Note on numpy speed: Not so long ago, I was working with a spherical dataset describing Earth’s mantle convection. It is on a spherical grid with 13e6 grid points. For each grid point, I was converting from the spherical (lateral - radial - longitudinal) velocity components to the Cartesian velocity components. For each point this is a matrix-vector multiplication. Doing this by hand with Python’s for loops would take many hours for 13e6 points. I used numpy to vectorize in one dimension, and that cut the time to ~5 mins. At first glance, a more complex vectorization would not work, as numpy would have to figure out which dimension goes where. Writing it carefully and following the broadcast rules I made it work, with the correct solution at the end – while the total compute time went down to a few seconds!

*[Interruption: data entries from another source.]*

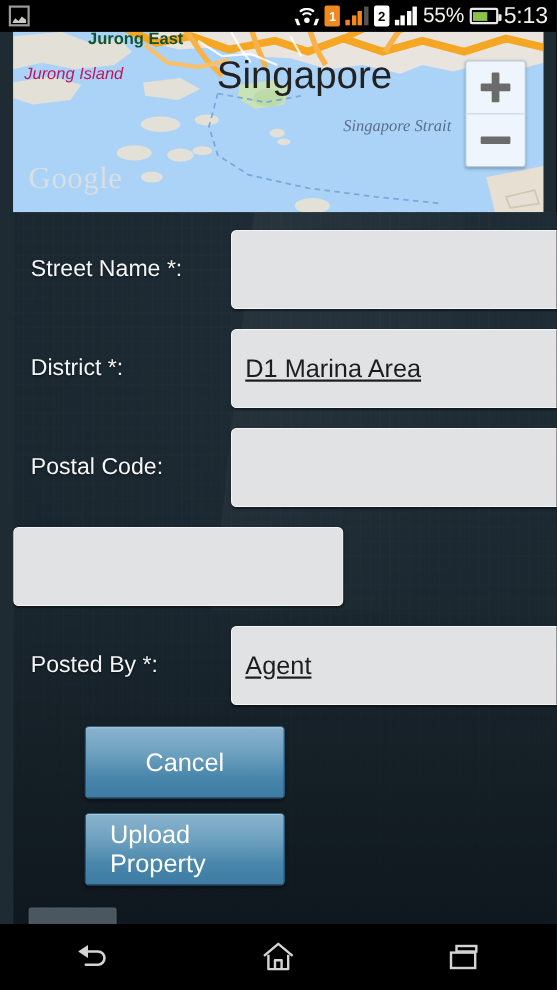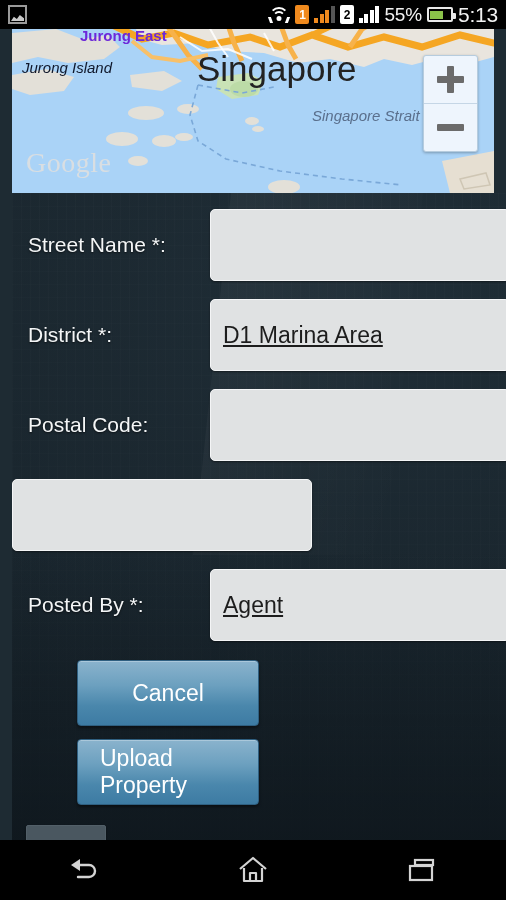"Jurong East" .lbl-jurong-east { color: #6d28d9 -> #14532d }
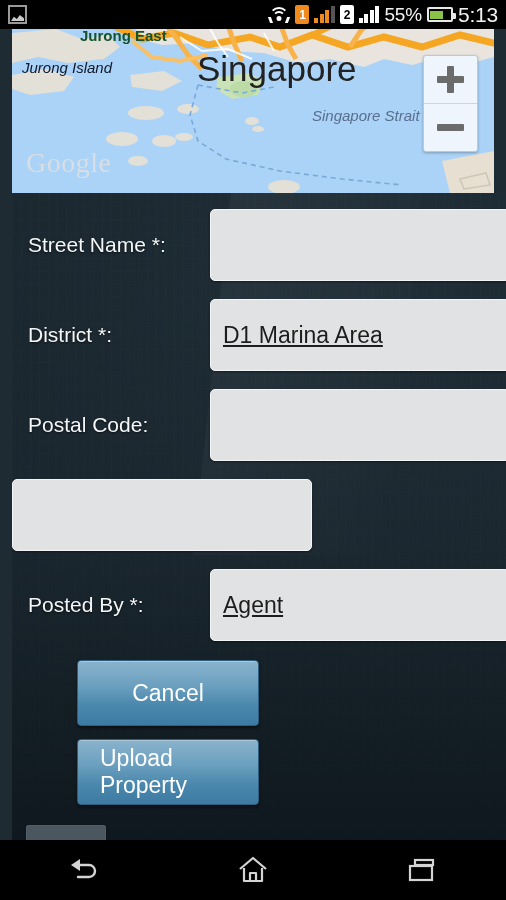"Jurong Island" .lbl-jurong-island { color: #0f172a -> #be185d }
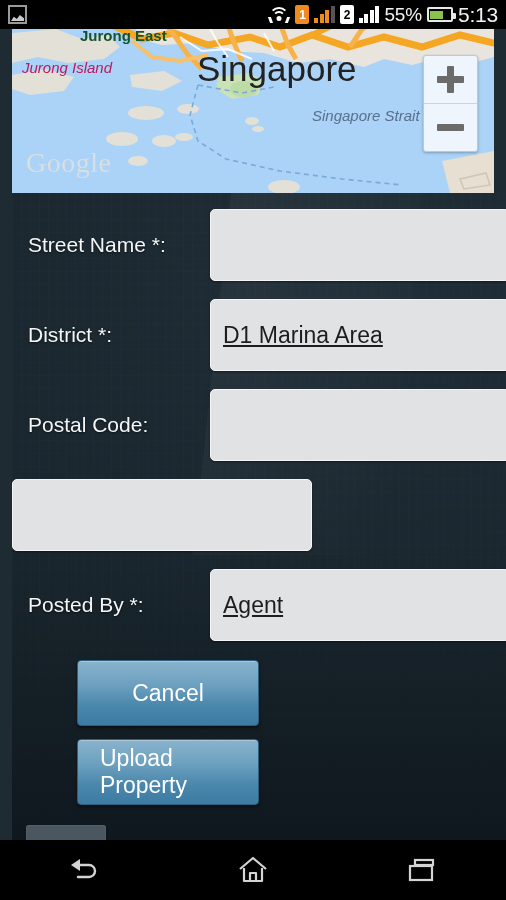"Singapore Strait" .lbl-strait { font-family: none -> Liberation Serif, serif }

Let’s use broadcasting to plot a 2D function with matplotlib:

%matplotlib inline
import matplotlib.pyplot as plt
plt.figure(figsize=(12,12))
x = np.linspace(0, 5, 50)
y = np.linspace(0, 5, 50).reshape(50,1)
z = np.sin(x)**8 + np.cos(5+x*y)*np.cos(x)    # broadcast in action!
plt.imshow(z)
plt.colorbar(shrink=0.8)

Exercise: Use numpy broadcasting to build a 3D array from three 1D ones.

Aggregate functions

Aggregate functions take an ndarray and reduce it along one (or more) axes. E.g., in 1D:

a = np.linspace(1, 2, 100)
a.mean()     # arithmetic mean
a.max()      # maximum value
a.argmax()   # index of the maximum value
a.sum()      # sum of all values
a.prod()     # product of all values

Or in 2D:

b = np.arange(25).reshape(5,5)
>>> b.sum()
300
b.sum(axis=0)   # add rows
b.sum(axis=1)   # add columns

Boolean indexing

a = np.linspace(1, 2, 100)
a < 1.5
a[a < 1.5]    # will only return those elements that meet the condition
a[a < 1.5].shape
a.shape

More numpy functionality

Numpy provides many standard linear algebra algorithms: matrix/vector products, decompositions, eigenvalues, solving linear equations, e.g.

a = np.array([[3,1], [1,2]])
b = np.array([9,8])
x = np.linalg.solve(a, b)
x
np.allclose(np.dot(a, x),b)    # check the solution

External packages built on top of numpy

A lot of other packages are built on top of numpy. E.g., there is a Python package for analysis and visualization of 3D multi-resolution volumetric data called yt which is based on numpy. Check out this visualization produced with yt.

Many image-processing libraries use numpy data structures underneath, e.g.

import skimage.io        # scikit-image is a collection of algorithms for image processing
image = skimage.io.imread(fname="https://raw.githubusercontent.com/razoumov/publish/master/grids.png")
image.shape       # it's a 1024^2 image, with (R,G,B,\alpha) channels

Let’s plot this image using matplotlib:

%matplotlib inline
import matplotlib.pyplot as plt
plt.figure(figsize=(10,10))
plt.imshow(image[:,:,2], interpolation='nearest')
plt.colorbar(orientation='vertical', shrink=0.75, aspect=50)

Using numpy, you can easily manipulate pixels:

image[:,:,2] = 255 - image[:,:,2]

and then rerun the previous (matplotlib) cell.

Another example of a package built on top of numpy is pandas, for working with 2D tables. Going further, xarray was built on top of both numpy and pandas. We will study pandas and xarray later in this workshop.